*Data extract:*
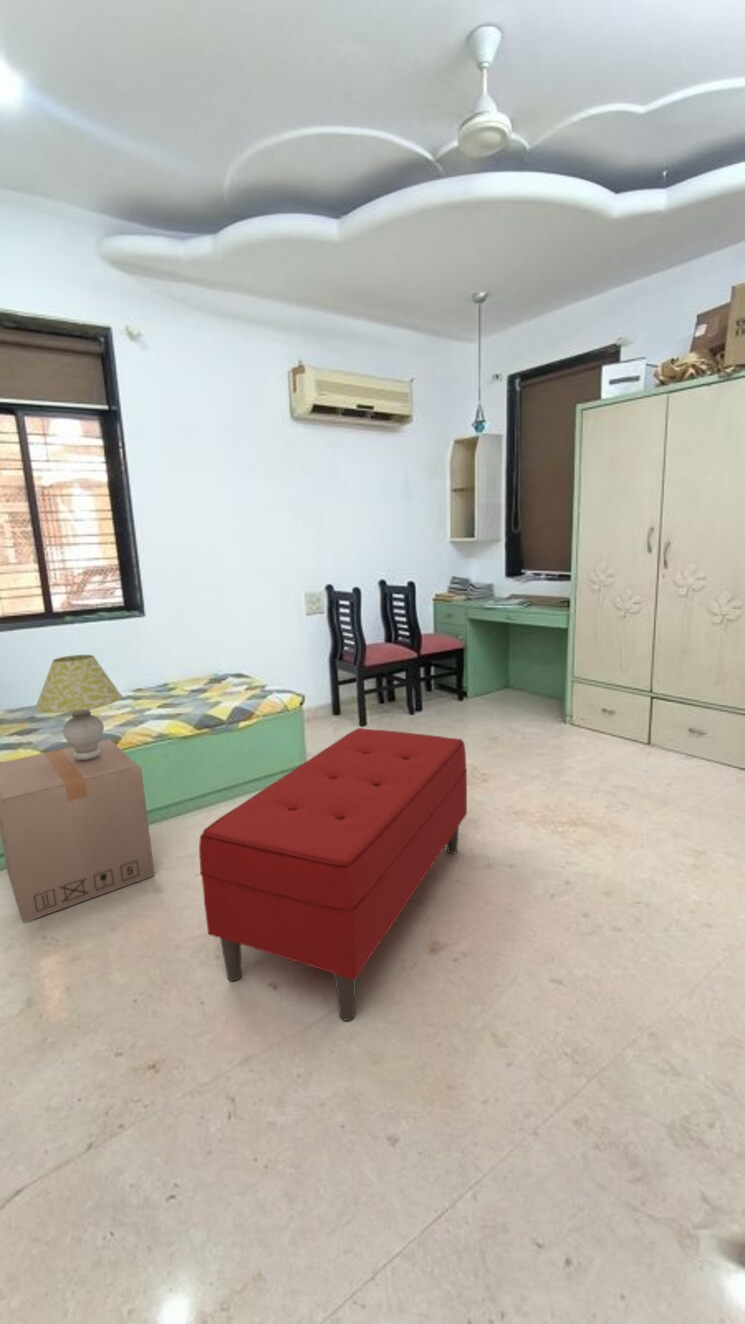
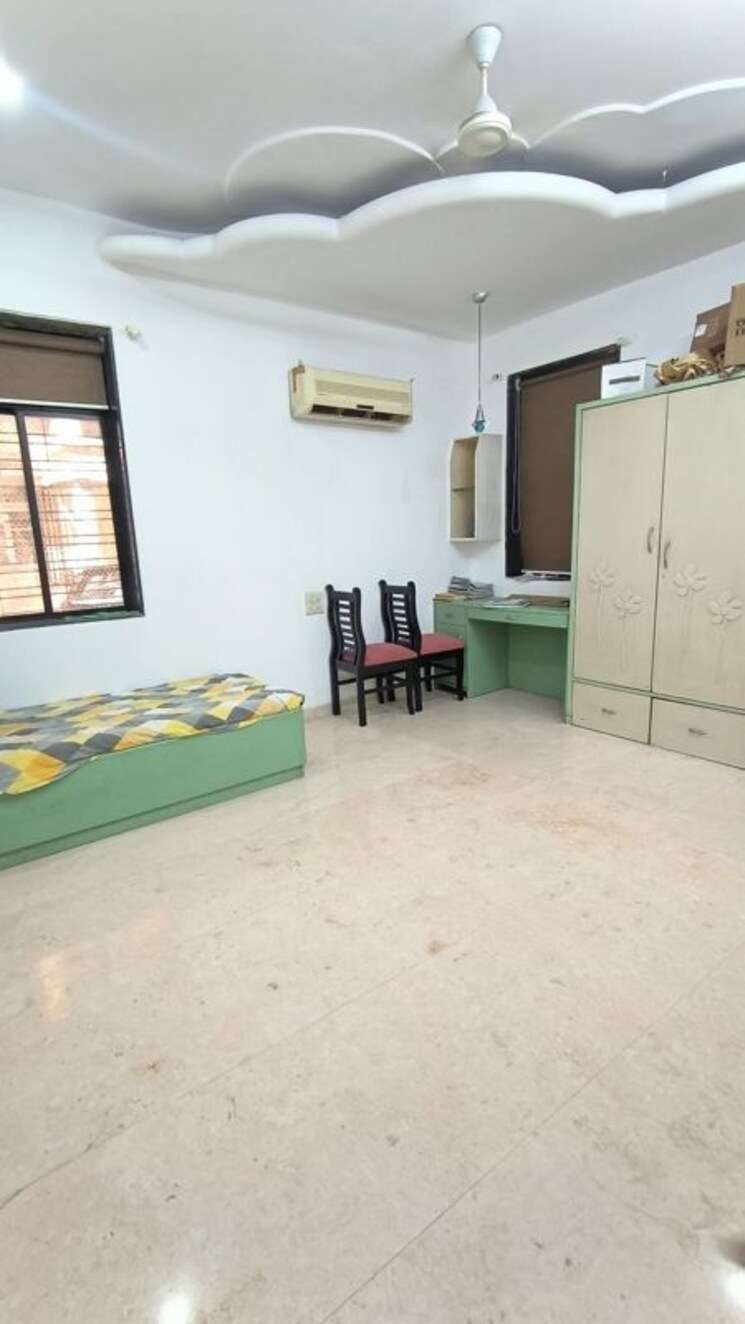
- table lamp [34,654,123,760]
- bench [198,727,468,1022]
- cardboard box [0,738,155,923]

*Your instructions:* Transcribe the full listing above exactly, with the images removed.

*Response to the task:*
- table lamp [34,654,123,760]
- bench [198,727,468,1022]
- cardboard box [0,738,155,923]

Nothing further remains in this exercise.